# 本文抜粋:
28日の午前にローマに到着し、17:00から2時間の審判講習を実施、翌29日にイタリアンオープン選手権大会、30日は午前中に技術セミナー、午後に昇段審査会を実施し、翌日の夕方に帰国の途に就きました。

【審判講習】
審判講習では、狐﨑全日本空道連盟副理事長・審判資格審査委員会委員長に審判員動作についての講習を担当してもらい、私の方では海外での審判講習用のパワーポイント資料を使い、マルタやブラジルと同じく道場に大型モニターがあったのでこれに映しながら、講習を実施しました。
約30名の参加者は、事前に送っておいた資料に目を通し、また当日はファイルをインストールしたパソコンやスマホも見ながらだったので、内容的にはかなりのボリュームがあるものでしたが、スムーズに進行できました。
参加者の中から12名に翌日の大会で審判を務めてもらい、私は大会審判長兼監査役として全試合で審判のパフォーマンスを見て、B級3名、C級1名、D級5名を認定しました。マルタで開催したジュニア大会での認定者を加えると、B級6名、C級5名、D級8名を、今年新たに認定したということになります。これらのうち3名(C級2名にD級1名)が、女性審判員です。
コロナ禍によってほぼ3年ぶりに実施した一般部の大会であり、特に主審としての技量はまだまだですし、服装もまだ統一されていない状況でしたが、今後、何度も経験を積んでいくことが最も大事だと考えています。
主審にとって一番難しいのは日本語での発声のようで、例えば最後の判定の際も、「判定」という言葉が出ずに、笛を吹くだけというケースが多々ありました。その後の例えば「青、効果優勢勝ち」といった発生もそうですが、適切に発声できないと、自信を持って動作することができないと思うので、今後の一番の課題かと思いました。
しかし、これまではロシアとウクライナを除くとヨーロッパの公式審判員はA級が2名だけ(それも、実質的には機能していない審判員)という状態であったことを考えると、大きな前進であったと思います。

【空道イタリアンオープン選手権大会】
翌29日の空道イタリアンオープン選手権大会は、イタリア、フランス、スペイン、英国、リトアニアからの選手参加があり、全31試合の規模の大会でした。ロシアとウクライナからの参加選手がゼロというのは寂しい限りですが、決勝戦は、異なった国間の闘いとなったケースがほとんどだったので、声援は大いに盛り上がりました。
ただし、マルタでのジュニア大会の際は試合の組み合わせ作成や試合進行にITを活用して、少人数の若いスタッフでもスムーズに大会の運営ができていましたが、今回はブラジルと同じく、大会の運営方法には改善すべき課題がいろいろとありました。事前準備や当日の運営については、レベルアップが不可欠です。

# 課題資料:
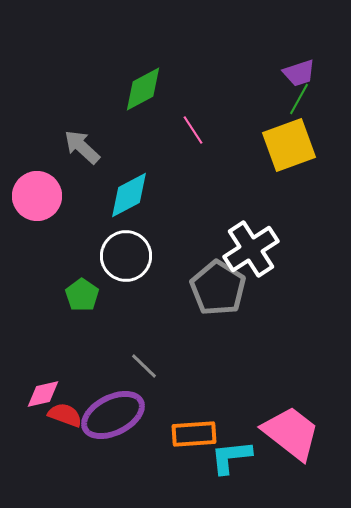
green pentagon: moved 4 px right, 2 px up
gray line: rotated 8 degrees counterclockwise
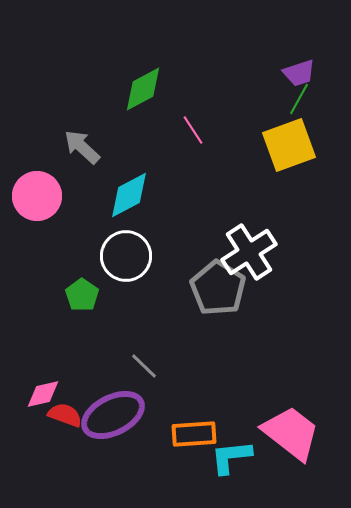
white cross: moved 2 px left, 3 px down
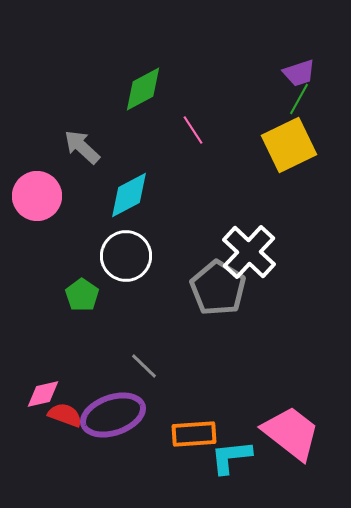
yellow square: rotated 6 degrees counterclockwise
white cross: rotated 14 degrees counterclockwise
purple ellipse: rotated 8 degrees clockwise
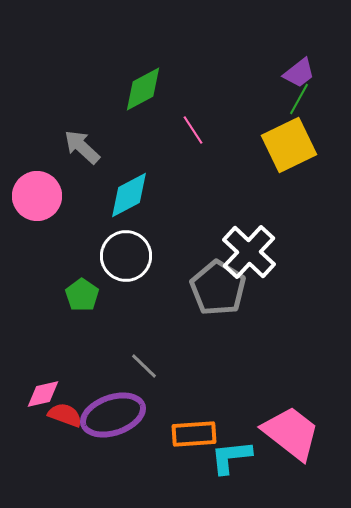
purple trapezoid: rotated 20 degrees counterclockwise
...
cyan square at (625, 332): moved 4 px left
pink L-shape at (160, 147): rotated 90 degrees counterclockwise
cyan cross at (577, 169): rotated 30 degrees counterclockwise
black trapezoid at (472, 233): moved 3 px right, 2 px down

# 設問:
1: ローマでの審判講習と大会についての報告文から、「参加者の中から12名に翌日の」を含む箇所で始まり「が最も大事だと考えています。」で終わる部分を、一字も変えずに書き写してください。
2: 記録のうち「white cross: moved 2 px left, 3 px down」を含む行から「purple trapezoid: rotated」を含む行まで（両端の行を含む）を、「purple」を「orange」に置き換え、それ以外は変えずに書き直してください。画像を示す行は答えから省いてください。

# 解答:
1:
参加者の中から12名に翌日の大会で審判を務めてもらい、私は大会審判長兼監査役として全試合で審判のパフォーマンスを見て、B級3名、C級1名、D級5名を認定しました。マルタで開催したジュニア大会での認定者を加えると、B級6名、C級5名、D級8名を、今年新たに認定したということになります。これらのうち3名(C級2名にD級1名)が、女性審判員です。
コロナ禍によってほぼ3年ぶりに実施した一般部の大会であり、特に主審としての技量はまだまだですし、服装もまだ統一されていない状況でしたが、今後、何度も経験を積んでいくことが最も大事だと考えています。

2:
white cross: moved 2 px left, 3 px down
yellow square: rotated 6 degrees counterclockwise
white cross: rotated 14 degrees counterclockwise
orange ellipse: rotated 8 degrees clockwise
orange trapezoid: rotated 20 degrees counterclockwise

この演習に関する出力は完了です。